##### Data in this exercise #####
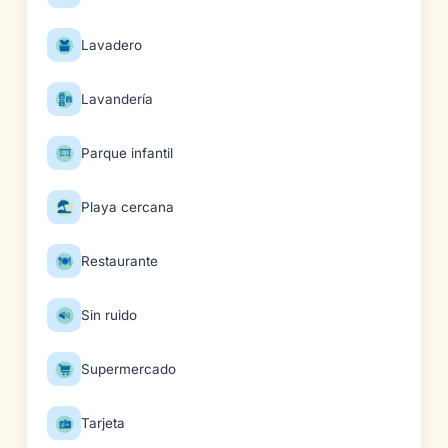
Lavadero
Lavandería
Parque infantil
Playa cercana
Restaurante
Sin ruido
Supermercado
Tarjeta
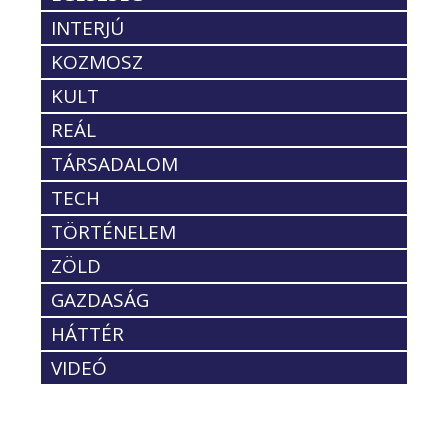
INTERJÚ
KOZMOSZ
KULT
REÁL
TÁRSADALOM
TECH
TÖRTÉNELEM
ZÖLD
GAZDASÁG
HÁTTÉR
VIDEÓ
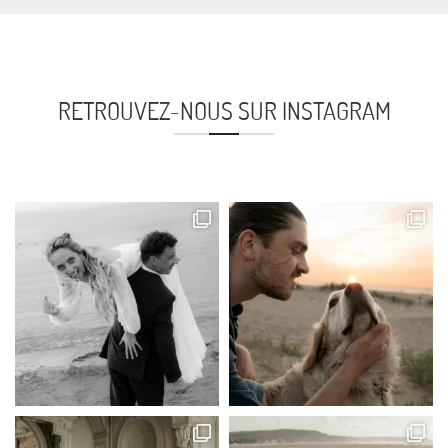
RETROUVEZ-NOUS SUR INSTAGRAM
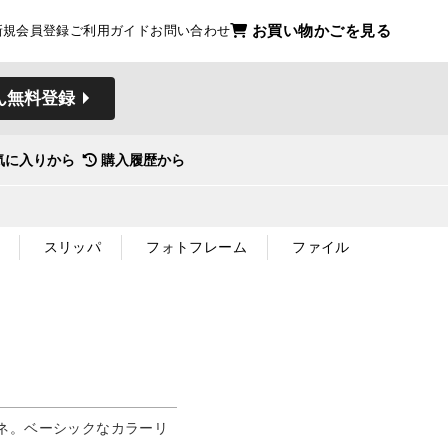
お買い物かごを見る
新規会員登録
ご利用ガイド
お問い合わせ
ん無料登録
気に入りから
購入履歴から
スリッパ
フォトフレーム
ファイル
ネ。ベーシックなカラーリ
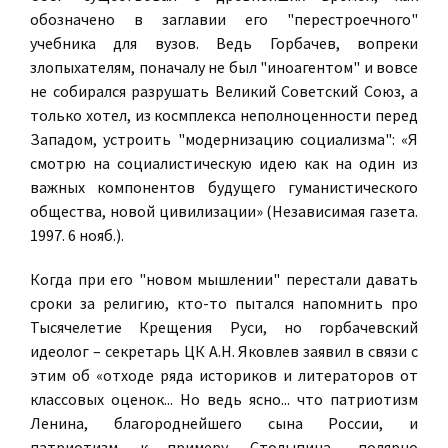
обозначено в заглавии его "перестроечного"
учебника для вузов. Ведь Горбачев, вопреки
злопыхателям, поначалу не был "иноагентом" и вовсе
не собирался разрушать Великий Советский Союз, а
только хотел, из космплекса неполноценности перед
Западом, устроить "модернизацию социализма": «Я
смотрю на социалистическую идею как на один из
важных компонентов будущего гуманистического
общества, новой цивилизации» (Независимая газета.
1997. 6 нояб.).
Когда при его "новом мышлении" перестали давать
сроки за религию, кто-то пытался напомнить про
Тысячелетие Крещения Руси, но горбачевский
идеолог – секретарь ЦК А.Н. Яковлев заявил в связи с
этим об «отходе ряда историков и литераторов от
классовых оценок... Но ведь ясно... что патриотизм
Ленина, благороднейшего сына России, и
патриотизм, к примеру, Столыпина... полярно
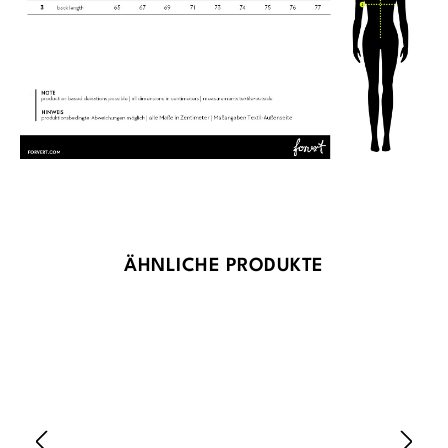
Produktgalerie überspringen
ÄHNLICHE PRODUKTE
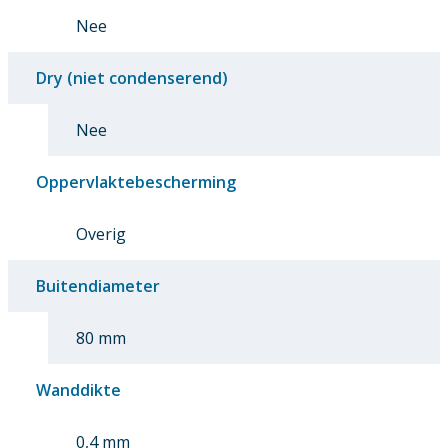
Nee
Dry (niet condenserend)
Nee
Oppervlaktebescherming
Overig
Buitendiameter
80 mm
Wanddikte
0,4 mm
#####
» **Your task**
Your reply should hold every line from the data that contains "патриотизм", copied in full.

» **Response to the exercise**
классовых оценок... Но ведь ясно... что патриотизм
патриотизм, к примеру, Столыпина... полярно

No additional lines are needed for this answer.